◆ Excerpt provided
╔══

One last thing, although you wouldn't think it from what I have written, I do not like change very much. I get very agravated everytime they bring out a new windows. I just wish they'd leave things the same. I don't mind change that I instigate, I even like it, but when other people try and impose changes on me it irritates me (this is why I kept my old hard drive when I updated my computer, because I was told that a new computer would automatically come with new windows). If I have any major discontent with windows (apart from shallow cosmetic concerns) its this constant bringing out of new operating systems and updates and things that society then seems to expect me to adopt even though my computer was doing fine without. I'd probably still be using win 95 otherwise.

I'm looking forward to the day I can say to my mum "no I DON'T know how to fix your computer I've never even USED windows 3000 (or whatever it is by then), I don't know how it works" :p

Question Summary:
What versions of Linux are good for a beginner (I ceirtainly want a GUI - even though even in windows I like playing in CMD)?
What are the most aesthetic versions of Linux/what themes are avalible for what versions of Linux?
What are the advantages and disadvantages of duel booting?
How small a partition is too small (my computer only has 50Gb Hardrive)?
Or do you think I'd be better off saving for a new computer to run it on?

╚══

◆ Information supplied
╔══

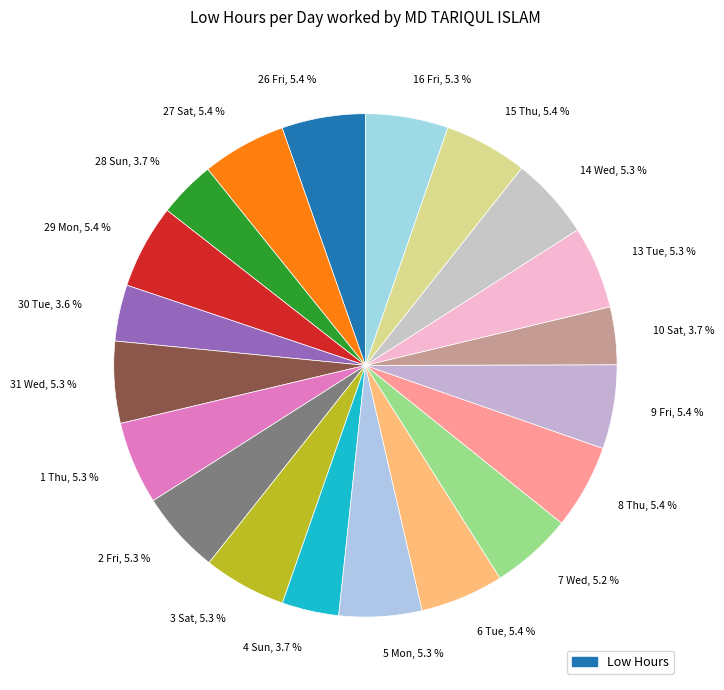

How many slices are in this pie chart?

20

╚══

◆ Your tasks
[A] In the post about trying Linux, list each question given under "Question Summary:".
[B] In the post about trying Linux, does each statement agree with what the writer says? (i) The writer likes changes that the writer starts. (ii) The writer replaced the old hard drive when updating the computer. (iii) The writer's computer has a 50Gb hard drive.

◆ Written answers
[A]
1. Which versions of Linux are good for a beginner, given that the writer wants a GUI?
2. Which versions of Linux are the most aesthetic, and which themes are available for which versions?
3. What are the advantages and disadvantages of dual booting?
4. How small a partition is too small, given that the computer has only a 50Gb hard drive?
5. Would it be better to save for a new computer to run Linux on?

[B]
(i) Yes: "I don't mind change that I instigate, I even like it"
(ii) No: "this is why I kept my old hard drive when I updated my computer"
(iii) Yes: "my computer only has 50Gb Hardrive"